Circulating tumour DNA as a biomarker in resectable and irresectable stage IV colorectal cancer; a systematic review and meta-analysis

Published:January 07, 2021DOI:


      • ctDNA is detectable in 80–90% of patients with mCRC.
      • Levels of ctDNA are strongly predictive of survival in mCRC.
      • Dynamic assessment of ctDNA offers an early marker of treatment efficacy.
      • ctDNA may offer a route to stratified treatments for mCRC.



      For patients with metastatic colorectal cancer, stratification for treatment (surgery or chemotherapy) is often based on crude clinicopathological characteristics like tumour size and number of lesions. Circulating tumour DNA (ctDNA) acts as a potential biomarker of disease trajectory and biology, allowing better stratification.
      This study aims to systematically review ctDNA in stage IV colorectal cancer to assess its potential role as a prospective biomarker to guide management decisions.


      A literature search was performed to identify studies where the measurement of ctDNA in stage IV colorectal cancer was correlated with a clinical outcome (radiological response, secondary resection rate, PFS, DFS or OS).

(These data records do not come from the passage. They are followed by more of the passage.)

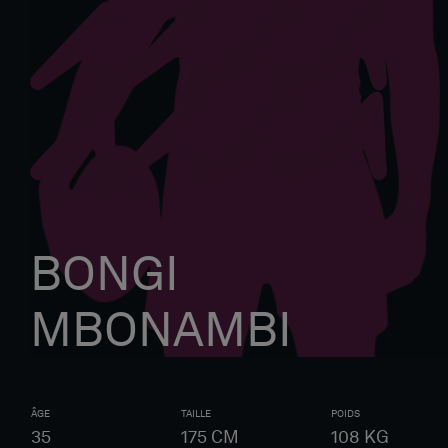
BONGI
MBONAMBI
ÂGE
TAILLE
POIDS
35
175
CM
108
KG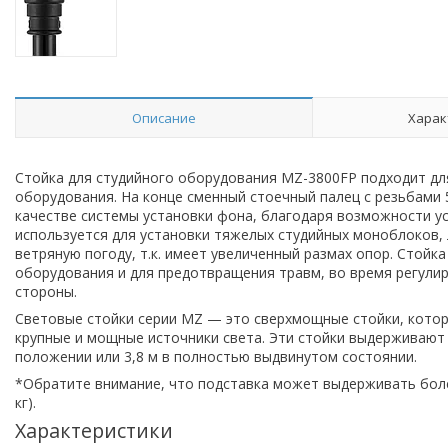
Описание
Харак
Стойка для студийного оборудования MZ-3800FP подходит для
оборудования. На конце сменный стоечный палец с резьбами 5
качестве системы установки фона, благодаря возможности у
используется для установки тяжелых студийных моноблоков, 
ветряную погоду, т.к. имеет увеличенный размах опор. Стойк
оборудования и для предотвращения травм, во время регулир
стороны.
Световые стойки серии MZ — это сверхмощные стойки, кото
крупные и мощные источники света. Эти стойки выдерживают н
положении или 3,8 м в полностью выдвинутом состоянии.
*Обратите внимание, что подставка может выдерживать боле
кг).
Характеристики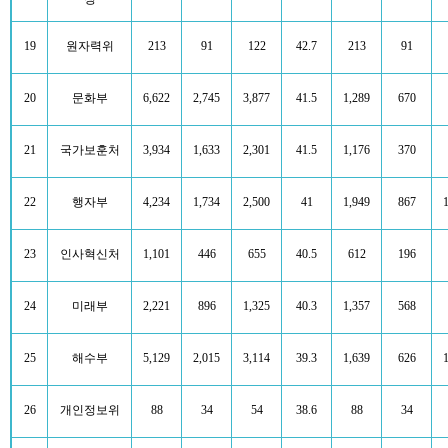
19
원자력위
213
91
122
42.7
213
91
20
문화부
6,622
2,745
3,877
41.5
1,289
670
21
국가보훈처
3,934
1,633
2,301
41.5
1,176
370
22
행자부
4,234
1,734
2,500
41
1,949
867
23
인사혁신처
1,101
446
655
40.5
612
196
24
미래부
2,221
896
1,325
40.3
1,357
568
25
해수부
5,129
2,015
3,114
39.3
1,639
626
26
개인정보위
88
34
54
38.6
88
34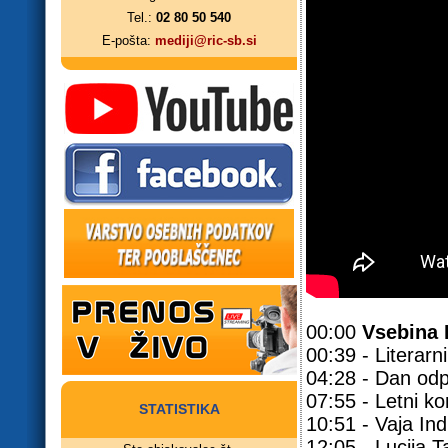
Tel.:
02 80 50 540
E-pošta:
mediji@ric-sb.si
00:00
Vsebina 
00:39 - Literar
04:28 - Dan odp
07:55 - Letni k
STATISTIKA
10:51 - Vaja In
12:05 - Lucija 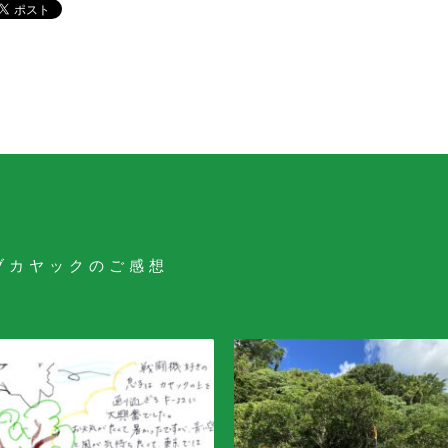
ブカヤックのご感想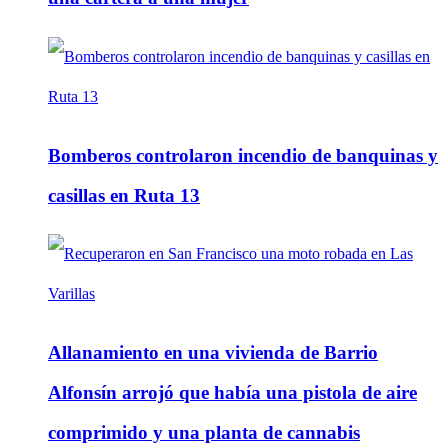
Bomberos controlaron incendio de banquinas y
casillas en Ruta 13
Allanamiento en una vivienda de Barrio
Alfonsín arrojó que había una pistola de aire
comprimido y una planta de cannabis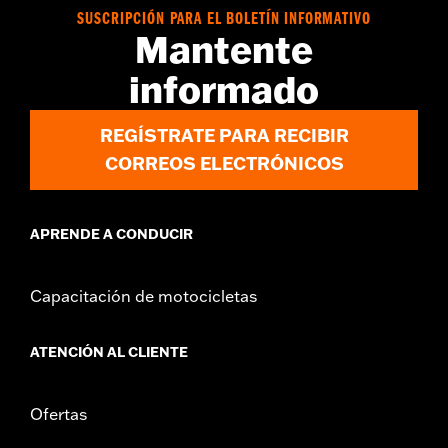
vinRequerido:
false
SUSCRIPCIÓN PARA EL BOLETÍN INFORMATIVO
Mantente
GARANTÍA:
1 year limited warranty – Go to
www.h-
d.com/warranty
for full details
informado
NOTES:
Removing and installing engine covers may require
purchase of new gaskets. See dealer for information.
REGÍSTRATE PARA RECIBIR
CORREOS ELECTRÓNICOS
APRENDE A CONDUCIR
Capacitación de motocicletas
ATENCIÓN AL CLIENTE
Ofertas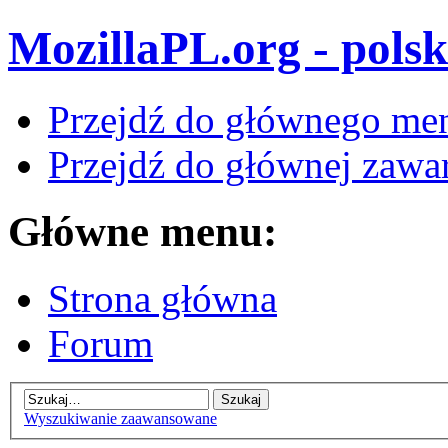
MozillaPL.org - polsk
Przejdź do głównego me
Przejdź do głównej zawar
Główne menu:
Strona główna
Forum
Wyszukiwanie zaawansowane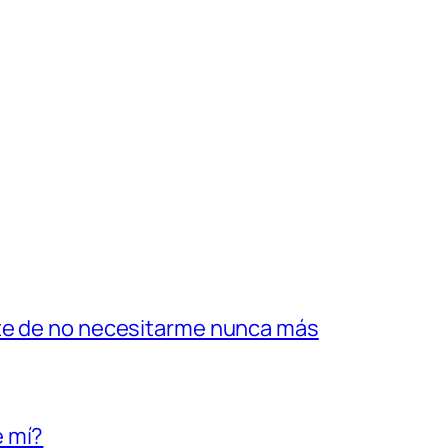
ate de no necesitarme nunca más
e mí?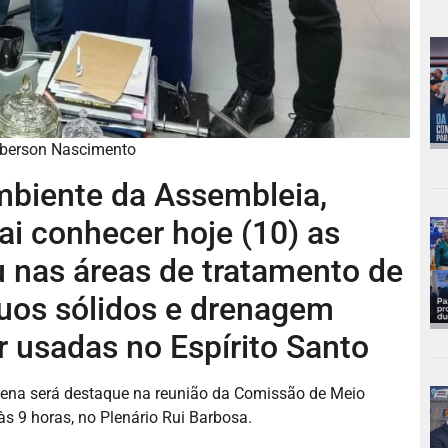
leberson Nascimento
biente da Assembleia,
vai conhecer hoje (10) as
u nas áreas de tratamento de
duos sólidos e drenagem
 usadas no Espírito Santo
Sena será destaque na reunião da Comissão de Meio
às 9 horas, no Plenário Rui Barbosa.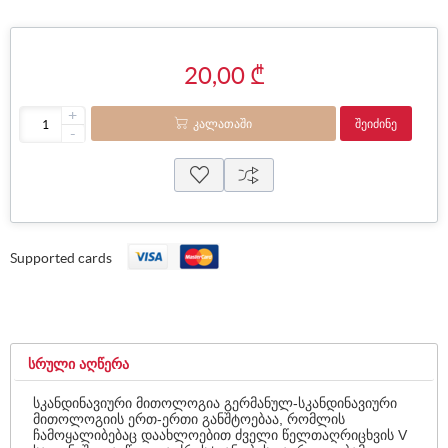
20,00 ₾
+
ᲙᲐᲚᲐᲗᲐᲨᲘ
ᲨᲔᲘᲫᲘᲜᲔ
-
Supported cards
ᲡᲠᲣᲚᲘ ᲐᲦᲬᲔᲠᲐ
სკანდინავიური მითოლოგია გერმანულ-სკანდინავიური
მითოლოგიის ერთ-ერთი განშტოებაა, რომლის
ჩამოყალიბებაც დაახლოებით ძველი წელთაღრიცხვის V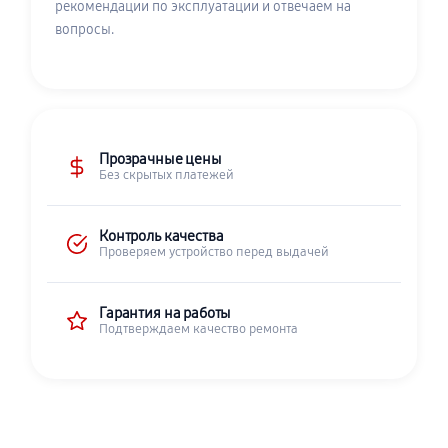
рекомендации по эксплуатации и отвечаем на
вопросы.
Прозрачные цены
Без скрытых платежей
Контроль качества
Проверяем устройство перед выдачей
Гарантия на работы
Подтверждаем качество ремонта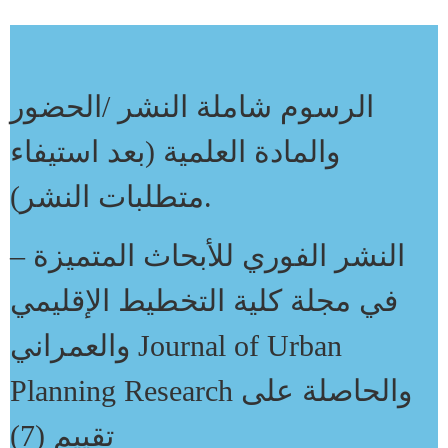
الرسوم شاملة النشر /الحضور
والمادة العلمية (بعد استيفاء
متطلبات النشر).
– النشر الفوري للأبحاث المتميزة
في مجلة كلية التخطيط الإقليمي
والعمراني Journal of Urban
Planning Research والحاصلة على
تقييم (7)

      Twenty-eight studies were included, reporting on 2823 patients. Circulating tumour DNA was detectable in between 80% and 90% of patients prior to treatment. Meta-analysis identified a strong correlation between detectable ctDNA after treatment (surgery or chemotherapy) and overall survival (HR 2.2, 95% CI 1.79–2.69, p < 0.00001), as well as progression-free survival (HR 3.15, 95% CI 2.10–4.73, p < 0.00001). ctDNA consistently offered an early marker of long-term prognosis in irresectable disease, with changes after one cycle of systemic therapy demonstrating prognostic value. In resectable disease treated with curative intent, detection of ctDNA offered a lead time over radiological recurrence of 10 months.


      Circulating tumour DNA is detectable in the majority of resectable and irresectable patients. The presence of ctDNA is clearly associated with shorter overall survival, with changes in ctDNA an early biomarker of adverse disease behaviour. Prospective trials are essential to test its clinical efficacy.